Some are branding Pope Francis' brief trip as 'tough love' after he criticised Mexico's ruling class for failing to protect people from predatory criminal gangs and rampant corruption.
He urged bishops to get closer to their faithful and ease their suffering, and he also visited some of the country's poorest and most violent areas to shine a spotlight on what daily life is like for people living there.
On the final day of his told the pope made a politically bold move and hundreds of thousands gathered for Mass at a Ciudad Juarez fairground.
A further 30,000 watched via simulcast at a football stadium across the Rio Grande in El Paso, Texas.
Francis also aimed a message north of the border at a time of increasingly tough presidential campaign rhetoric on immigration in the US.

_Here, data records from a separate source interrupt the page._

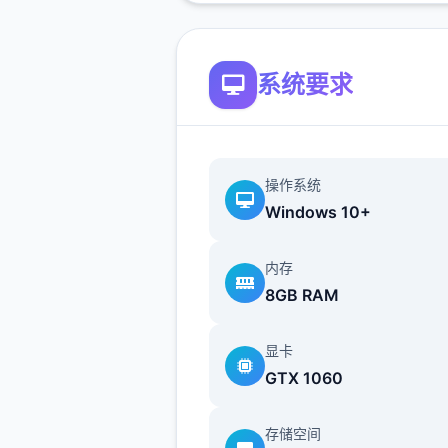
让她给你买台电脑吧>计算机
>看妈妈>去学校>luna>颜色
选>请求另单个吻>教室上课>
系统要求
室>ophelia>我的电脑坏了，
修好吗>去店铺街>礼品店>anri
摸>站起来>我的乌龟受伤了>
选>点店铺街的胖子makoto>
操作系统
Windows 10+
>amelia>对话完回家>dana
她>回自己房间点计算机>快
内存
>手机>休息（暂时不做特工
8GB RAM
后面分各个人物去做心得,而因
刀的礼包码里有特工的藏身处
显卡
以休息能各资源加10）>快进
GTX 1060
>dana房间>想办法开门>厨房
>dana房间>开门>选第8个>
存储空间
妈妈能给我钱吗（赚钱的方法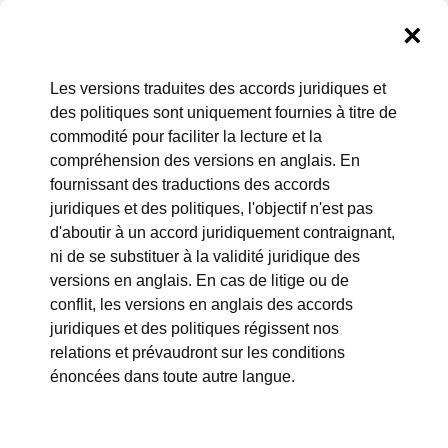
Accords juridiques et
Les versions traduites des accords juridiques et
des politiques sont uniquement fournies à titre de
politiques GoDaddy
commodité pour faciliter la lecture et la
compréhension des versions en anglais. En
Cette page contient des liens vers les politiques d'entreprise
fournissant des traductions des accords
actuelles, ainsi que les accords concernant les produits et
juridiques et des politiques, l'objectif n'est pas
services disponibles par l’intermédiaire de GoDaddy. Pour
d'aboutir à un accord juridiquement contraignant,
consulter n'importe lequel des documents présentés sur
ni de se substituer à la validité juridique des
cette page, cliquez sur la politique/l’accord.
versions en anglais. En cas de litige ou de
conflit, les versions en anglais des accords
juridiques et des politiques régissent nos
relations et prévaudront sur les conditions
énoncées dans toute autre langue.
GoDaddy - ACCORD SUR LES CONDITIONS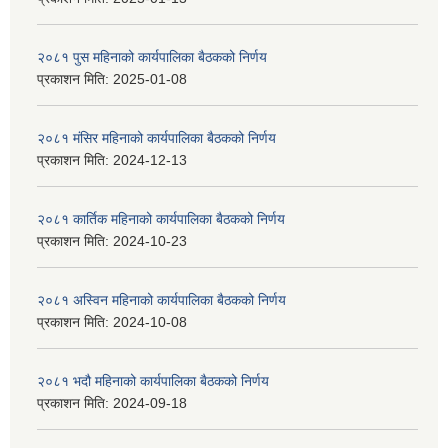
२०८१ पुस महिनाको कार्यपालिका बैठकको निर्णय
प्रकाशन मिति:
2025-01-08
२०८१ मंसिर महिनाको कार्यपालिका बैठकको निर्णय
प्रकाशन मिति:
2024-12-13
२०८१ कार्तिक महिनाको कार्यपालिका बैठकको निर्णय
प्रकाशन मिति:
2024-10-23
२०८१ अस्विन महिनाको कार्यपालिका बैठकको निर्णय
प्रकाशन मिति:
2024-10-08
२०८१ भदौ महिनाको कार्यपालिका बैठकको निर्णय
प्रकाशन मिति:
2024-09-18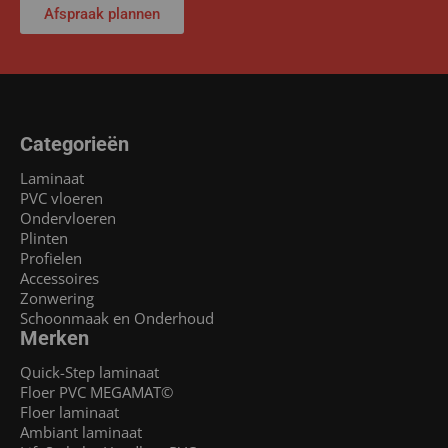
Afspraak plannen
Categorieën
Laminaat
PVC vloeren
Ondervloeren
Plinten
Profielen
Accessoires
Zonwering
Schoonmaak en Onderhoud
Merken
Quick-Step laminaat
Floer PVC MEGAMAT©
Floer laminaat
Ambiant laminaat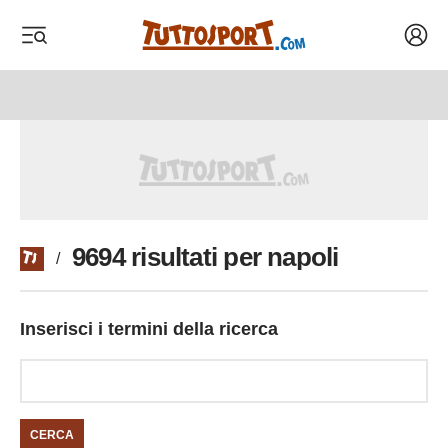
Acced
 menu
 menu
9694 risultati per napoli
/
Inserisci i termini della ricerca
CERCA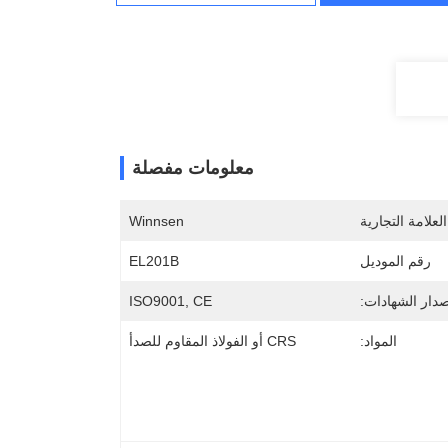
معلومات مفصلة
لعلامة التجارية
Winnsen
رقم الموديل
EL201B
دار الشهادات:
ISO9001, CE
المواد:
CRS أو الفولاذ المقاوم للصدأ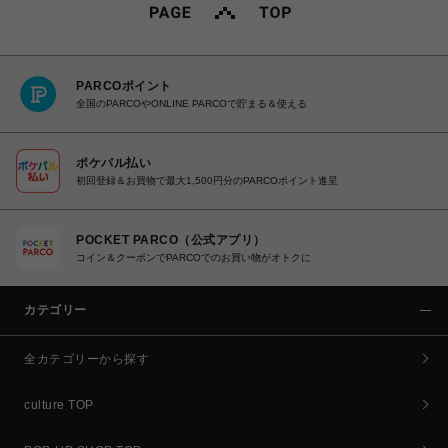
PARCOポイント
全国のPARCOやONLINE PARCOで貯まる＆使える
ポケパル払い
初回登録＆お買物で最大1,500円分のPARCOポイント進呈
POCKET PARCO（公式アプリ）
コイン＆クーポンでPARCOでのお買い物がオトクに
カテゴリー
全カテゴリーから探す
culture TOP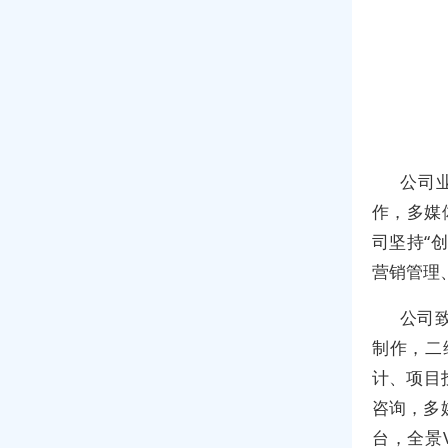
公司
作，多媒
司坚持“
营销管理
公司
制作，二
计、项目
咨询，多
台，全景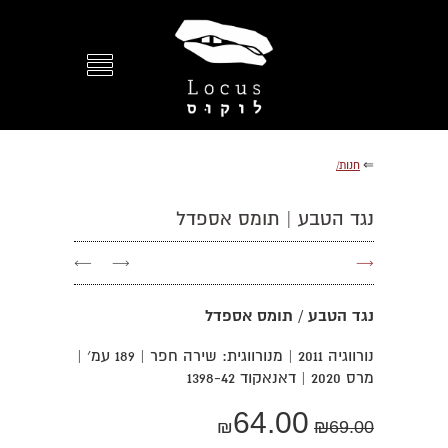
⇐
חנות/
נגד הטבע | תומס אספדל
←
→
→
נגד הטבע / תומס אספדל
נורווגיה 2011 | מנורווגית: שירה חפר | 189 עמ׳ |
מרס 2020 | דאנאקוד 1398-42
64.00
₪
₪
69.00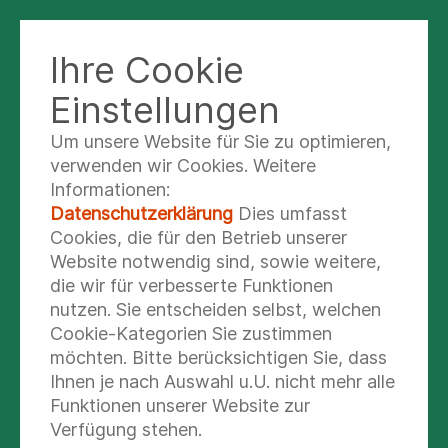
KLINIK SEBNITZ
Ihre Cookie
Einstellungen
Um unsere Website für Sie zu optimieren,
Kontakt
verwenden wir Cookies. Weitere
Informationen:
Datenschutzerklärung
Dies umfasst
SPRECHEN SIE UNS AN
Cookies, die für den Betrieb unserer
Website notwendig sind, sowie weitere,
die wir für verbesserte Funktionen
Asklepios Klinik Sebnitz
nutzen. Sie entscheiden selbst, welchen
Anmeldung & Auskunft
Cookie-Kategorien Sie zustimmen
möchten. Bitte berücksichtigen Sie, dass
Nachricht schreiben
Ihnen je nach Auswahl u.U. nicht mehr alle
Funktionen unserer Website zur
+49 (35971) 6 - 0
Verfügung stehen.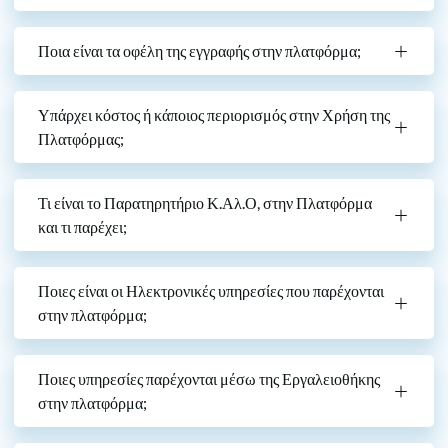
Ποια είναι τα οφέλη της εγγραφής στην πλατφόρμα;
Υπάρχει κόστος ή κάποιος περιορισμός στην Χρήση της
Πλατφόρμας;
Τι είναι το Παρατηρητήριο Κ.Αλ.Ο, στην Πλατφόρμα
και τι παρέχει;
Ποιες είναι οι Ηλεκτρονικές υπηρεσίες που παρέχονται
στην πλατφόρμα;
Ποιες υπηρεσίες παρέχονται μέσω της Εργαλειοθήκης
στην πλατφόρμα;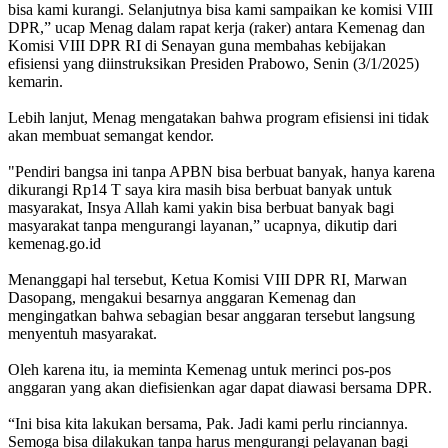
bisa kami kurangi. Selanjutnya bisa kami sampaikan ke komisi VIII
DPR,” ucap Menag dalam rapat kerja (raker) antara Kemenag dan
Komisi VIII DPR RI di Senayan guna membahas kebijakan
efisiensi yang diinstruksikan Presiden Prabowo, Senin (3/1/2025)
kemarin.
Lebih lanjut, Menag mengatakan bahwa program efisiensi ini tidak
akan membuat semangat kendor.
"Pendiri bangsa ini tanpa APBN bisa berbuat banyak, hanya karena
dikurangi Rp14 T saya kira masih bisa berbuat banyak untuk
masyarakat, Insya Allah kami yakin bisa berbuat banyak bagi
masyarakat tanpa mengurangi layanan,” ucapnya, dikutip dari
kemenag.go.id
Menanggapi hal tersebut, Ketua Komisi VIII DPR RI, Marwan
Dasopang, mengakui besarnya anggaran Kemenag dan
mengingatkan bahwa sebagian besar anggaran tersebut langsung
menyentuh masyarakat.
Oleh karena itu, ia meminta Kemenag untuk merinci pos-pos
anggaran yang akan diefisienkan agar dapat diawasi bersama DPR.
“Ini bisa kita lakukan bersama, Pak. Jadi kami perlu rinciannya.
Semoga bisa dilakukan tanpa harus mengurangi pelayanan bagi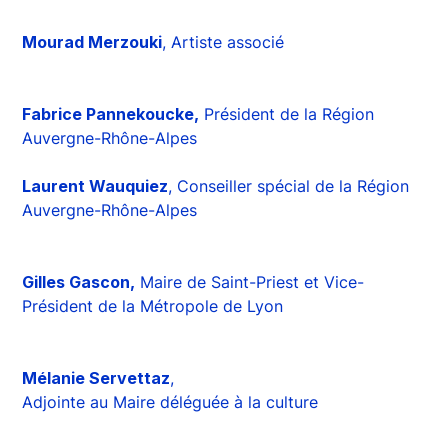
Mourad Merzouki
, Artiste associé
Fabrice Pannekoucke,
Président de la Région
Auvergne-Rhône-Alpes
Laurent Wauquiez
, Conseiller spécial de la Région
Auvergne-Rhône-Alpes
Gilles Gascon,
Maire de Saint-Priest et Vice-
Président de la Métropole de Lyon
Mélanie Servettaz
,
Adjointe au Maire déléguée à la culture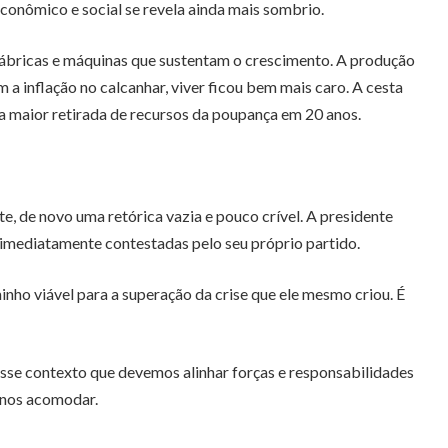
conômico e social se revela ainda mais sombrio.
 fábricas e máquinas que sustentam o crescimento. A produção
 a inflação no calcanhar, viver ficou bem mais caro. A cesta
 a maior retirada de recursos da poupança em 20 anos.
te, de novo uma retórica vazia e pouco crível. A presidente
imediatamente contestadas pelo seu próprio partido.
ho viável para a superação da crise que ele mesmo criou. É
esse contexto que devemos alinhar forças e responsabilidades
 nos acomodar.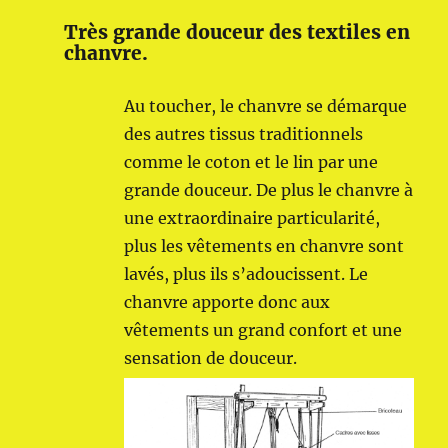
Très grande douceur des textiles en
chanvre.
Au toucher, le chanvre se démarque
des autres tissus traditionnels
comme le coton et le lin par une
grande douceur. De plus le chanvre à
une extraordinaire particularité,
plus les vêtements en chanvre sont
lavés, plus ils s’adoucissent. Le
chanvre apporte donc aux
vêtements un grand confort et une
sensation de douceur.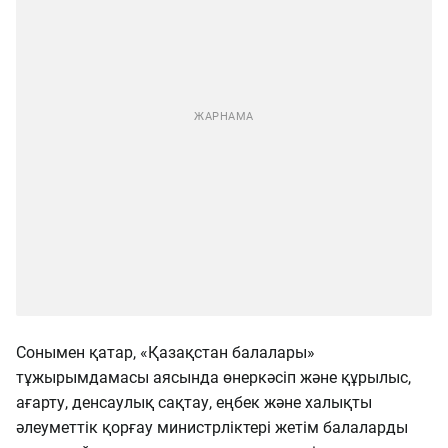
Сонымен қатар, «Қазақстан балалары»
тұжырымдамасы аясында өнеркәсіп және құрылыс,
ағарту, денсаулық сақтау, еңбек және халықты
әлеуметтік қорғау министрліктері жетім балаларды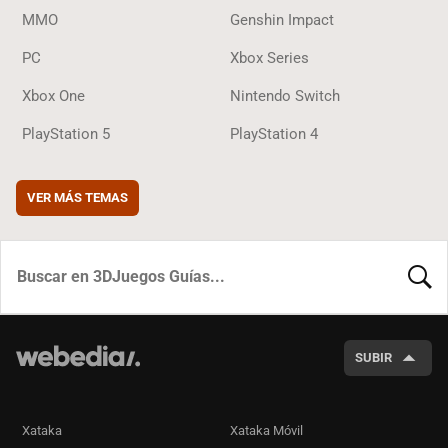
MMO
Genshin Impact
PC
Xbox Series
Xbox One
Nintendo Switch
PlayStation 5
PlayStation 4
VER MÁS TEMAS
BUSCA
SUBIR
Xataka
Xataka Móvil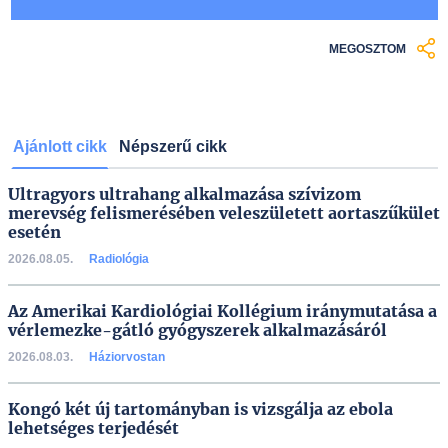
MEGOSZTOM
Ajánlott cikk
Népszerű cikk
Ultragyors ultrahang alkalmazása szívizom
merevség felismerésében veleszületett aortaszűkület
esetén
2026.08.05.
Radiológia
Az Amerikai Kardiológiai Kollégium iránymutatása a
vérlemezke-gátló gyógyszerek alkalmazásáról
2026.08.03.
Háziorvostan
Kongó két új tartományban is vizsgálja az ebola
lehetséges terjedését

The pope appealed for governments to open their hearts to the "human tragedy" of forced migration, imploring: "No more death! No more exploitation!"
Pope Francis stopped short of calling for the US to open its borders, but he did urge recognition that those fleeing gangland killings and extortion in their homelands are victims.
He said: "We cannot deny the humanitarian crisis which in recent years has meant the migration of thousands of people, whether by train or highway or on foot, crossing hundreds of kilometres through mountains, deserts and inhospitable zones.
"They are our brothers and sisters, who are being expelled by poverty and violence, drug trafficking and organised crime."
Before the Mass, Francis paused at the border for a silent prayer in memory of migrants who died trying to reach the US.
He also blessed several hundred migrants sitting on the other side of the fence.
Flying in from the Vatican on Friday, he landed first in Havana for a historic meeting with Patriarch Kirill of the Russian Orthodox Church, the first such encounter since the schism that divided Christianity a millennium ago, before returning to Rome.